História e narrativas duma terra raiana

MELGAÇO, DO MONTE À RIBEIRA

História e narrativas duma terra raiana

CRIANÇAS NA RODA NO CONCELHO DE MELGAÇO

melgaçodomonteàribeira, 08.03.13

  

Srª de Lurdes

 

ACTAS DO IV CONGRESSO HISTÓRICO DE GUIMARÃES – DO ABSOLUTISMO AO LIBERALISMO

 

RITUAIS, ENCENAÇÕES E ESTRATÉGIAS FAMILIARES NO ALTO MINHO.

 

 

AS CRIANÇAS EXPOSTAS NA RODAS/HOSPÍCIOS AO LONGO DO SÉCULO XIX

 

Teodoro Afonso da Fonte (1)

 

 

    O estudo dos rituais, encenações e estratégias que aparecem associadas à exposição de crianças reveste-se de um interesse muito particular para a demografia histórica, história social e história das mentalidades.

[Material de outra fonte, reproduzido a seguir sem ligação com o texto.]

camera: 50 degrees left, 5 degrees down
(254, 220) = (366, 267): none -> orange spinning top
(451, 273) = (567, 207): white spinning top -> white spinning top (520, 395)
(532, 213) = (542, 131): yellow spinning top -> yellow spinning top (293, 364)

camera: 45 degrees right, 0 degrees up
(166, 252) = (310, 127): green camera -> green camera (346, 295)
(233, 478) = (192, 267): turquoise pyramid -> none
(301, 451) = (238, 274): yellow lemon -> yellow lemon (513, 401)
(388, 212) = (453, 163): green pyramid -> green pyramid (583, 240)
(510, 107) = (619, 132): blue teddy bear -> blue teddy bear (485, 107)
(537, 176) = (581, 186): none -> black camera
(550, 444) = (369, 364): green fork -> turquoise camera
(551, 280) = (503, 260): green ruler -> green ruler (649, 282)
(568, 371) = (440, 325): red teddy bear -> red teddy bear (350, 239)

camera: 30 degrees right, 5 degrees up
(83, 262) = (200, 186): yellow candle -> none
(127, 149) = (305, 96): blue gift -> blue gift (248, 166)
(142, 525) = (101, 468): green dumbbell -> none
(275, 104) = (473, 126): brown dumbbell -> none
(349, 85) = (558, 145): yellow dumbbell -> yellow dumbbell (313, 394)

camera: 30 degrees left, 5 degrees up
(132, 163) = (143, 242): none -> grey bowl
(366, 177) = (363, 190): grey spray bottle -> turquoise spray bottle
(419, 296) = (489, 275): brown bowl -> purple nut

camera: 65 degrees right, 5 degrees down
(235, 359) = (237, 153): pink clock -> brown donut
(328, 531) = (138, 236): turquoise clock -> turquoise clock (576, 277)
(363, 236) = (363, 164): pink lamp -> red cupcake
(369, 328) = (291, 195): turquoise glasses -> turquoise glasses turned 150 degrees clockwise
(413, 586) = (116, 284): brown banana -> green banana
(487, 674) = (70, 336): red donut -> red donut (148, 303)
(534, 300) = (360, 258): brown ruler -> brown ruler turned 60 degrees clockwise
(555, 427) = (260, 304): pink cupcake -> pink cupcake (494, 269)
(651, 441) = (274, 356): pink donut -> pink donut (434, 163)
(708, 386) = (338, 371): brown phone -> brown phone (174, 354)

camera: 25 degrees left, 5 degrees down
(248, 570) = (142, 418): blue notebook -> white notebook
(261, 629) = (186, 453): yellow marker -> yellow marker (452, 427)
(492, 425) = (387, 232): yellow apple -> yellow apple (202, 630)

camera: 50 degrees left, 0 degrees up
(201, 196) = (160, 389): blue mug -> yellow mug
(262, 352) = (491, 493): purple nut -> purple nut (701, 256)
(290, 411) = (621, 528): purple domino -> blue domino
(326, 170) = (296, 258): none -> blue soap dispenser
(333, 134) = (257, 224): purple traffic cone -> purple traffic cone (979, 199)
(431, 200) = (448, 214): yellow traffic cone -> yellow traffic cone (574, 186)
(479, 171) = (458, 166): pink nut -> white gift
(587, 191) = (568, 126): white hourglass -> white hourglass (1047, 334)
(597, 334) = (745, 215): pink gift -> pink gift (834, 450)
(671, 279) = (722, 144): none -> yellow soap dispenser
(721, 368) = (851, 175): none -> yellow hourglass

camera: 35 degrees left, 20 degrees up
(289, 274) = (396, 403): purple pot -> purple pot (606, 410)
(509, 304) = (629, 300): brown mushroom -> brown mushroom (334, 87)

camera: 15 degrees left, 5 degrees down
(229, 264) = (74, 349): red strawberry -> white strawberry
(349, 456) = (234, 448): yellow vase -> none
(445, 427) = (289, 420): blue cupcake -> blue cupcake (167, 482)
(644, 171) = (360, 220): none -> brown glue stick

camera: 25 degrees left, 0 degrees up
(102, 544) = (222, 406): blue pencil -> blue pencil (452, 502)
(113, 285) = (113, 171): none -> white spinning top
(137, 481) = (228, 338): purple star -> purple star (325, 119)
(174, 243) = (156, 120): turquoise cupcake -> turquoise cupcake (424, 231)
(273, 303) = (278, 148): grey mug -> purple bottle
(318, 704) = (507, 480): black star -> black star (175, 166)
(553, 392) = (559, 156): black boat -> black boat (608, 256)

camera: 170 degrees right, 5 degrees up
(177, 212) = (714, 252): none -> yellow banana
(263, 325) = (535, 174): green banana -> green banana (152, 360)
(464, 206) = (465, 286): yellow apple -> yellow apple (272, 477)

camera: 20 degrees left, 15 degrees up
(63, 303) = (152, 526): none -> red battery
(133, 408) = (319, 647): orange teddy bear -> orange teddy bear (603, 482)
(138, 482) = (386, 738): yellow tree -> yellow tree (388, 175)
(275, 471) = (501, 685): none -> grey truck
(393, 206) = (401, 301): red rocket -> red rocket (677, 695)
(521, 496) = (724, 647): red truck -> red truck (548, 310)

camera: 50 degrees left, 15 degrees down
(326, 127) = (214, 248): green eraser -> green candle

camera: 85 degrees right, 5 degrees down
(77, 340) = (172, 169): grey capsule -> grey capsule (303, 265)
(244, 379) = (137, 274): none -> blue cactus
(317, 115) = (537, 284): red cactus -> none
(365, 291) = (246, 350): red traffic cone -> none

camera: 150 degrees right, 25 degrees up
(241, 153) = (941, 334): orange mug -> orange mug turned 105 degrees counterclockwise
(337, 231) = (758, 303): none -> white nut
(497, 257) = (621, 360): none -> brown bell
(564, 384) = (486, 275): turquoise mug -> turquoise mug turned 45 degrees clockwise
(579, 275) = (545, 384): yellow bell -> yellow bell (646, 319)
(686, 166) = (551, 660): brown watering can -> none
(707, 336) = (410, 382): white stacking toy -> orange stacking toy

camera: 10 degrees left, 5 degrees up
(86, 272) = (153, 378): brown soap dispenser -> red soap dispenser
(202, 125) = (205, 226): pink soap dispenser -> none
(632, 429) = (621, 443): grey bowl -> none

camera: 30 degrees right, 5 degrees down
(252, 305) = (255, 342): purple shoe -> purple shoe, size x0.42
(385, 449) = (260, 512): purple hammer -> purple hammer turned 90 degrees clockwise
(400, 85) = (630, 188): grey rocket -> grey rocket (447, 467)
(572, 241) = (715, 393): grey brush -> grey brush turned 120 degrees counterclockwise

O seu conhecimento ajuda-nos a desvendar um comportamento demográfico que transitou do regime absolutista para o período liberal e atingiu a sua máxima expressão em meados do século XIX, coincidindo com o apogeu das rodas como mecanismos legais de recepção e acolhimento de crianças abandonadas.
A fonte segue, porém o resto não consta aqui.